### Information
Start of Block
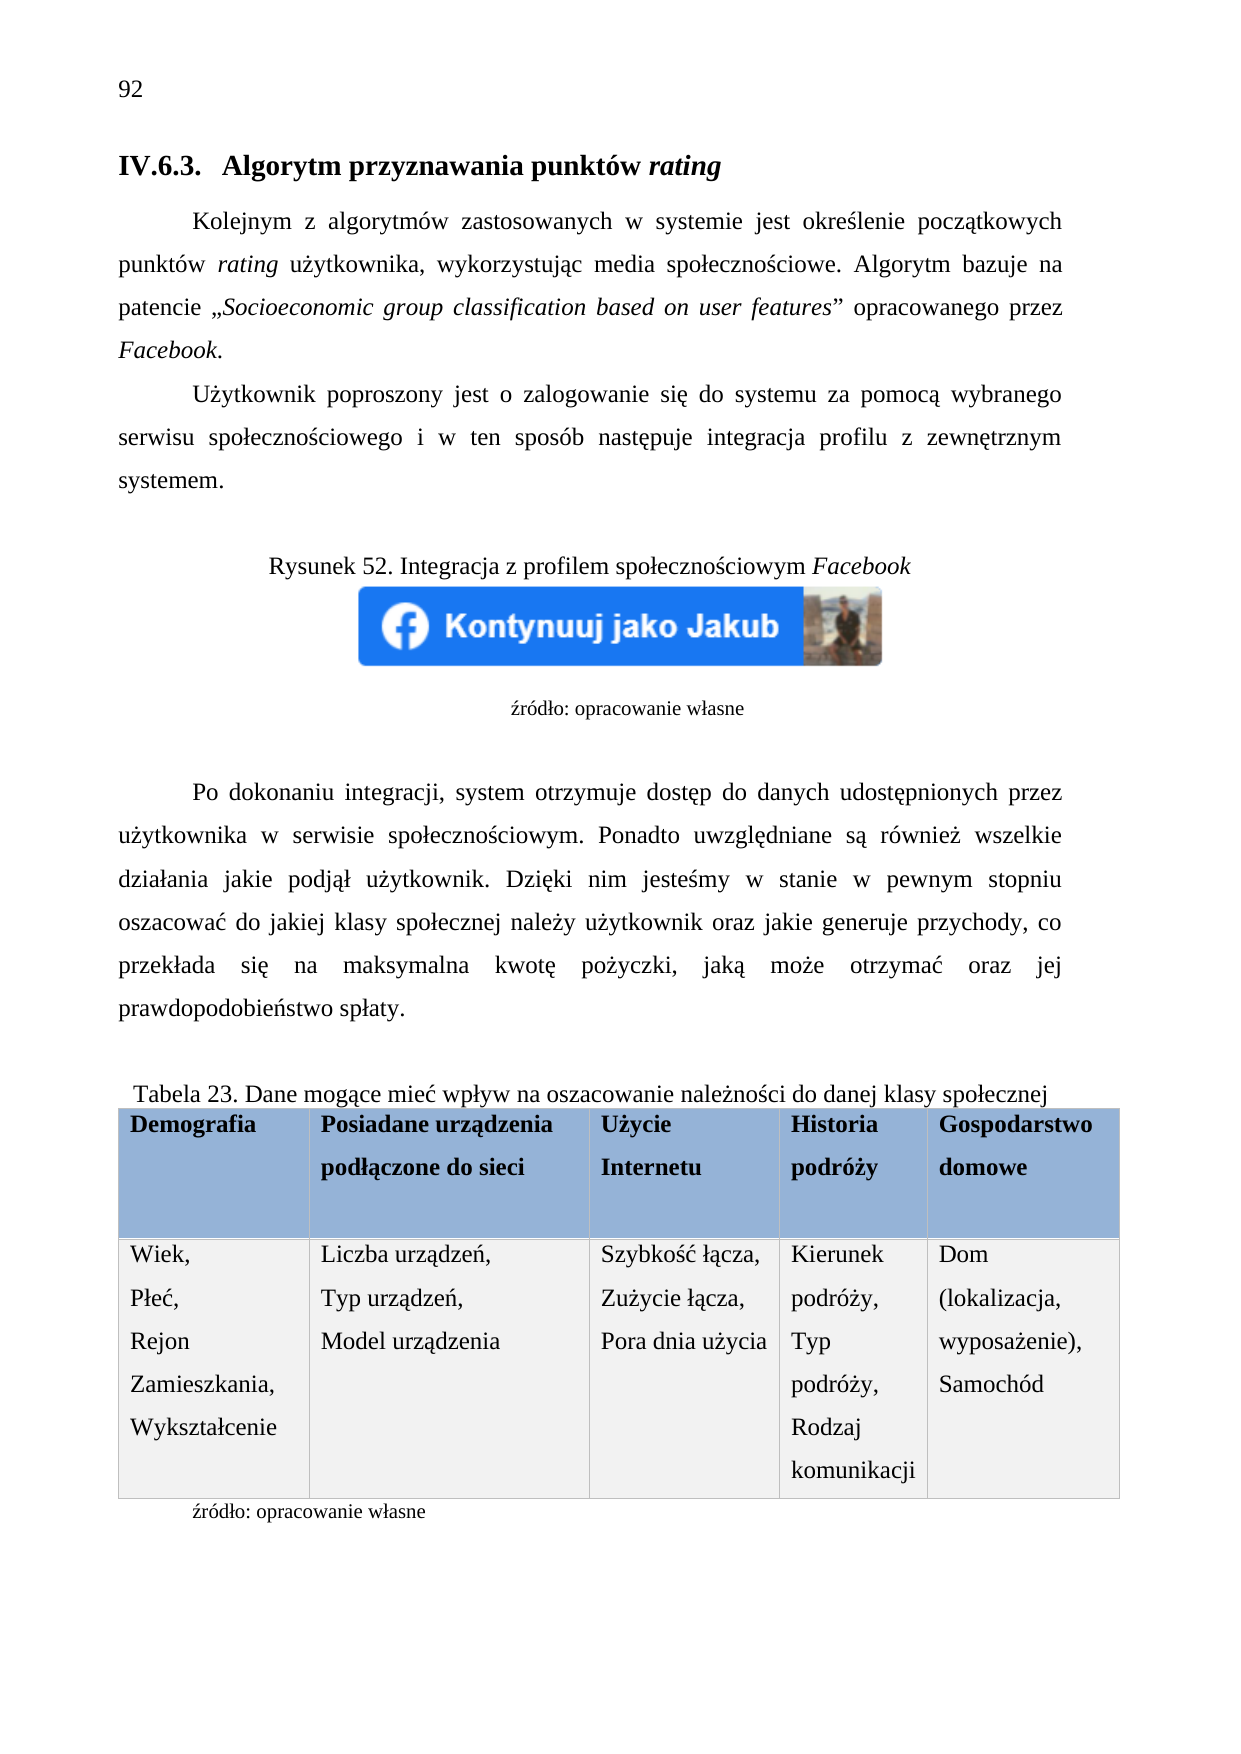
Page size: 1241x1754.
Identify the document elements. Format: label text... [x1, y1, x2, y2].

text Po dokonaniu integracji, system otrzymuje dostęp do danych udostępnionych przez użytkownika w serwisie społecznościowym. Ponadto uwzględniane są również wszelkie działania jakie podjął użytkownik. Dzięki nim jesteśmy w stanie w pewnym stopniu oszacować do jakiej klasy społecznej należy użytkownik oraz jakie generuje przychody, co przekłada się na maksymalna kwotę pożyczki, jaką może otrzymać oraz jej prawdopodobieństwo spłaty. [118, 777, 1063, 1022]
table_header Użycie Internetu [590, 1109, 779, 1238]
subtitle Algorytm przyznawania punktów rating [118, 148, 1063, 181]
table_cell Szybkość łącza, Zużycie łącza, Pora dnia użycia [590, 1240, 779, 1498]
table_cell Wiek, Płeć, Rejon Zamieszkania, Wykształcenie [119, 1240, 309, 1498]
table_cell Kierunek podróży, Typ podróży, Rodzaj komunikacji [780, 1240, 927, 1498]
table_header Demografia [119, 1109, 309, 1238]
text Kolejnym z algorytmów zastosowanych w systemie jest określenie początkowych punktów rating użytkownika, wykorzystując media społecznościowe. Algorytm bazuje na patencie „Socioeconomic group classification based on user features” opracowanego przez Facebook. [118, 206, 1063, 364]
text Użytkownik poproszony jest o zalogowanie się do systemu za pomocą wybranego serwisu społecznościowego i w ten sposób następuje integracja profilu z zewnętrznym systemem. [118, 379, 1063, 494]
table_header Posiadane urządzenia podłączone do sieci [310, 1109, 589, 1238]
text źródło: opracowanie własne [118, 696, 1063, 763]
table_cell Liczba urządzeń, Typ urządzeń, Model urządzenia [310, 1240, 589, 1498]
table_cell Dom (lokalizacja, wyposażenie), Samochód [928, 1240, 1119, 1498]
picture [355, 580, 901, 682]
text Rysunek 52. Integracja z profilem społecznościowym Facebook [118, 551, 1063, 580]
text źródło: opracowanie własne [118, 1499, 1063, 1523]
table_header Gospodarstwo domowe [928, 1109, 1119, 1238]
text Tabela 23. Dane mogące mieć wpływ na oszacowanie należności do danej klasy społecznej [118, 1079, 1063, 1108]
table_header Historia podróży [780, 1109, 927, 1238]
End of Block
### Aim of the task
Where a line of the records has the string "społecznościowym", copy that line.

### Task solution
text Po dokonaniu integracji, system otrzymuje dostęp do danych udostępnionych przez użytkownika w serwisie społecznościowym. Ponadto uwzględniane są również wszelkie działania jakie podjął użytkownik. Dzięki nim jesteśmy w stanie w pewnym stopniu oszacować do jakiej klasy społecznej należy użytkownik oraz jakie generuje przychody, co przekłada się na maksymalna kwotę pożyczki, jaką może otrzymać oraz jej prawdopodobieństwo spłaty. [118, 777, 1063, 1022]
text Rysunek 52. Integracja z profilem społecznościowym Facebook [118, 551, 1063, 580]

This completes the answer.